MATERIAL FOR THIS EXERCISE:
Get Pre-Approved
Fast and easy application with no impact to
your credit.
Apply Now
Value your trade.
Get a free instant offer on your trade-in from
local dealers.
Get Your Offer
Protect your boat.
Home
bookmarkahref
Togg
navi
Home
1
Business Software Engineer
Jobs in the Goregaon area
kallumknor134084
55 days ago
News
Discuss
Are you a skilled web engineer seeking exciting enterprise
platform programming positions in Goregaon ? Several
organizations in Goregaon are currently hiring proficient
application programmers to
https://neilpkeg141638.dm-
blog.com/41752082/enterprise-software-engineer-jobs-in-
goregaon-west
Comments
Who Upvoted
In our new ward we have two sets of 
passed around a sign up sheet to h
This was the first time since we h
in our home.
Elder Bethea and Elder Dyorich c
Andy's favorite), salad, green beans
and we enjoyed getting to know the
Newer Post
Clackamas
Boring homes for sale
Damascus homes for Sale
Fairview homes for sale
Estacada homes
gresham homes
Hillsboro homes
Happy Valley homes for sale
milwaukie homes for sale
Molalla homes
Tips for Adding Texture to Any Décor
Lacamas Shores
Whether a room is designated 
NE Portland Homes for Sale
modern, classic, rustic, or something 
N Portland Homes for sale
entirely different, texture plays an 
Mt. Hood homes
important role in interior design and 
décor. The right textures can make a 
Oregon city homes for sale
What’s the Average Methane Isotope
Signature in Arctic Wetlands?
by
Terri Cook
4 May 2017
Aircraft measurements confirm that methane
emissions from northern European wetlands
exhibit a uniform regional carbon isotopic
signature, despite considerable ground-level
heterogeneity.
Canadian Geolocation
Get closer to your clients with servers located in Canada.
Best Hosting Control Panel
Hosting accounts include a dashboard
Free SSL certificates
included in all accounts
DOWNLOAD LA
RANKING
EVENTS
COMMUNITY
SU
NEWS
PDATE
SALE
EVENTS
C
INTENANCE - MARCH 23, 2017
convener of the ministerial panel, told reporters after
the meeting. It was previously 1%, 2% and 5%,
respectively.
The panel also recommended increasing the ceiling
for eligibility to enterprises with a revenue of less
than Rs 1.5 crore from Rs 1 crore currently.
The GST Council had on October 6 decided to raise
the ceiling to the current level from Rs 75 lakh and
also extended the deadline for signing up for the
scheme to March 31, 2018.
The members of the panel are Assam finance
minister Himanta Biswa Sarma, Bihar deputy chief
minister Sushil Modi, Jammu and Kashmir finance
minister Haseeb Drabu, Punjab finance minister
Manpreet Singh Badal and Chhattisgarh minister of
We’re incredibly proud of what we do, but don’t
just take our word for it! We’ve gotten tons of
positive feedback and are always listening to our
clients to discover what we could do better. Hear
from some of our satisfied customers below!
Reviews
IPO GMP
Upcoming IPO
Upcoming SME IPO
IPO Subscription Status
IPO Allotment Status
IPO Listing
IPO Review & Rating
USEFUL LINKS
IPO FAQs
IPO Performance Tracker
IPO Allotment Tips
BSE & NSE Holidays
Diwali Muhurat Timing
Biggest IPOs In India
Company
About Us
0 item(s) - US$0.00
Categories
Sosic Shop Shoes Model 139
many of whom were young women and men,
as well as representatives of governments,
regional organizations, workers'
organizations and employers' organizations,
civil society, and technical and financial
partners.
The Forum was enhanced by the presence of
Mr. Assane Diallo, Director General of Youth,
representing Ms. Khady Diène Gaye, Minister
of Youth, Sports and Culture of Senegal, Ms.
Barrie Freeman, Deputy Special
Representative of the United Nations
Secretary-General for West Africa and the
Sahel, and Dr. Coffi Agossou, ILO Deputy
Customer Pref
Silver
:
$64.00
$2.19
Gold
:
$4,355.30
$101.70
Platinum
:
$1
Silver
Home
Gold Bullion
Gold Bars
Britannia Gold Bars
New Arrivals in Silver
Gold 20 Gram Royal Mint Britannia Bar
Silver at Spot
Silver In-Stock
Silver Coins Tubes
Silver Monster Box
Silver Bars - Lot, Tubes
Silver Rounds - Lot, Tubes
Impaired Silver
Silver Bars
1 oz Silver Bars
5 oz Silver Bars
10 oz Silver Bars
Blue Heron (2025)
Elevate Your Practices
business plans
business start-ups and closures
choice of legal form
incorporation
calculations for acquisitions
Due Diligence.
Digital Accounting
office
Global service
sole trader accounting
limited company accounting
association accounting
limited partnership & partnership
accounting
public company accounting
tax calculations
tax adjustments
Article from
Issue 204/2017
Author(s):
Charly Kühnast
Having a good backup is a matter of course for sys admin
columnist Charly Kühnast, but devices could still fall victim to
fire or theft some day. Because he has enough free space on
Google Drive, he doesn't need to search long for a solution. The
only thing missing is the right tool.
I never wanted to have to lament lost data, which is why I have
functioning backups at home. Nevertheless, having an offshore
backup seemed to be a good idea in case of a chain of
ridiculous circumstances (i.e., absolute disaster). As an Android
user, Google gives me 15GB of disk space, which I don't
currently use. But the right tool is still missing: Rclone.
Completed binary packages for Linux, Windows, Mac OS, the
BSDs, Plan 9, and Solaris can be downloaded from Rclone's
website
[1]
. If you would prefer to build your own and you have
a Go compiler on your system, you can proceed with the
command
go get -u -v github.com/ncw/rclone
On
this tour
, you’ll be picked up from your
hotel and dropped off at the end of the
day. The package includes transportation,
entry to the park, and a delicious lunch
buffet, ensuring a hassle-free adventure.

WORK TASK: Copy all of the data above word for word, keeping every line as it is.

RESPONSE:
Get Pre-Approved
Fast and easy application with no impact to
your credit.
Apply Now
Value your trade.
Get a free instant offer on your trade-in from
local dealers.
Get Your Offer
Protect your boat.
Home
bookmarkahref
Togg
navi
Home
1
Business Software Engineer
Jobs in the Goregaon area
kallumknor134084
55 days ago
News
Discuss
Are you a skilled web engineer seeking exciting enterprise
platform programming positions in Goregaon ? Several
organizations in Goregaon are currently hiring proficient
application programmers to
https://neilpkeg141638.dm-
blog.com/41752082/enterprise-software-engineer-jobs-in-
goregaon-west
Comments
Who Upvoted
In our new ward we have two sets of 
passed around a sign up sheet to h
This was the first time since we h
in our home.
Elder Bethea and Elder Dyorich c
Andy's favorite), salad, green beans
and we enjoyed getting to know the
Newer Post
Clackamas
Boring homes for sale
Damascus homes for Sale
Fairview homes for sale
Estacada homes
gresham homes
Hillsboro homes
Happy Valley homes for sale
milwaukie homes for sale
Molalla homes
Tips for Adding Texture to Any Décor
Lacamas Shores
Whether a room is designated 
NE Portland Homes for Sale
modern, classic, rustic, or something 
N Portland Homes for sale
entirely different, texture plays an 
Mt. Hood homes
important role in interior design and 
décor. The right textures can make a 
Oregon city homes for sale
What’s the Average Methane Isotope
Signature in Arctic Wetlands?
by
Terri Cook
4 May 2017
Aircraft measurements confirm that methane
emissions from northern European wetlands
exhibit a uniform regional carbon isotopic
signature, despite considerable ground-level
heterogeneity.
Canadian Geolocation
Get closer to your clients with servers located in Canada.
Best Hosting Control Panel
Hosting accounts include a dashboard
Free SSL certificates
included in all accounts
DOWNLOAD LA
RANKING
EVENTS
COMMUNITY
SU
NEWS
PDATE
SALE
EVENTS
C
INTENANCE - MARCH 23, 2017
convener of the ministerial panel, told reporters after
the meeting. It was previously 1%, 2% and 5%,
respectively.
The panel also recommended increasing the ceiling
for eligibility to enterprises with a revenue of less
than Rs 1.5 crore from Rs 1 crore currently.
The GST Council had on October 6 decided to raise
the ceiling to the current level from Rs 75 lakh and
also extended the deadline for signing up for the
scheme to March 31, 2018.
The members of the panel are Assam finance
minister Himanta Biswa Sarma, Bihar deputy chief
minister Sushil Modi, Jammu and Kashmir finance
minister Haseeb Drabu, Punjab finance minister
Manpreet Singh Badal and Chhattisgarh minister of
We’re incredibly proud of what we do, but don’t
just take our word for it! We’ve gotten tons of
positive feedback and are always listening to our
clients to discover what we could do better. Hear
from some of our satisfied customers below!
Reviews
IPO GMP
Upcoming IPO
Upcoming SME IPO
IPO Subscription Status
IPO Allotment Status
IPO Listing
IPO Review & Rating
USEFUL LINKS
IPO FAQs
IPO Performance Tracker
IPO Allotment Tips
BSE & NSE Holidays
Diwali Muhurat Timing
Biggest IPOs In India
Company
About Us
0 item(s) - US$0.00
Categories
Sosic Shop Shoes Model 139
many of whom were young women and men,
as well as representatives of governments,
regional organizations, workers'
organizations and employers' organizations,
civil society, and technical and financial
partners.
The Forum was enhanced by the presence of
Mr. Assane Diallo, Director General of Youth,
representing Ms. Khady Diène Gaye, Minister
of Youth, Sports and Culture of Senegal, Ms.
Barrie Freeman, Deputy Special
Representative of the United Nations
Secretary-General for West Africa and the
Sahel, and Dr. Coffi Agossou, ILO Deputy
Customer Pref
Silver
:
$64.00
$2.19
Gold
:
$4,355.30
$101.70
Platinum
:
$1
Silver
Home
Gold Bullion
Gold Bars
Britannia Gold Bars
New Arrivals in Silver
Gold 20 Gram Royal Mint Britannia Bar
Silver at Spot
Silver In-Stock
Silver Coins Tubes
Silver Monster Box
Silver Bars - Lot, Tubes
Silver Rounds - Lot, Tubes
Impaired Silver
Silver Bars
1 oz Silver Bars
5 oz Silver Bars
10 oz Silver Bars
Blue Heron (2025)
Elevate Your Practices
business plans
business start-ups and closures
choice of legal form
incorporation
calculations for acquisitions
Due Diligence.
Digital Accounting
office
Global service
sole trader accounting
limited company accounting
association accounting
limited partnership & partnership
accounting
public company accounting
tax calculations
tax adjustments
Article from
Issue 204/2017
Author(s):
Charly Kühnast
Having a good backup is a matter of course for sys admin
columnist Charly Kühnast, but devices could still fall victim to
fire or theft some day. Because he has enough free space on
Google Drive, he doesn't need to search long for a solution. The
only thing missing is the right tool.
I never wanted to have to lament lost data, which is why I have
functioning backups at home. Nevertheless, having an offshore
backup seemed to be a good idea in case of a chain of
ridiculous circumstances (i.e., absolute disaster). As an Android
user, Google gives me 15GB of disk space, which I don't
currently use. But the right tool is still missing: Rclone.
Completed binary packages for Linux, Windows, Mac OS, the
BSDs, Plan 9, and Solaris can be downloaded from Rclone's
website
[1]
. If you would prefer to build your own and you have
a Go compiler on your system, you can proceed with the
command
go get -u -v github.com/ncw/rclone
On
this tour
, you’ll be picked up from your
hotel and dropped off at the end of the
day. The package includes transportation,
entry to the park, and a delicious lunch
buffet, ensuring a hassle-free adventure.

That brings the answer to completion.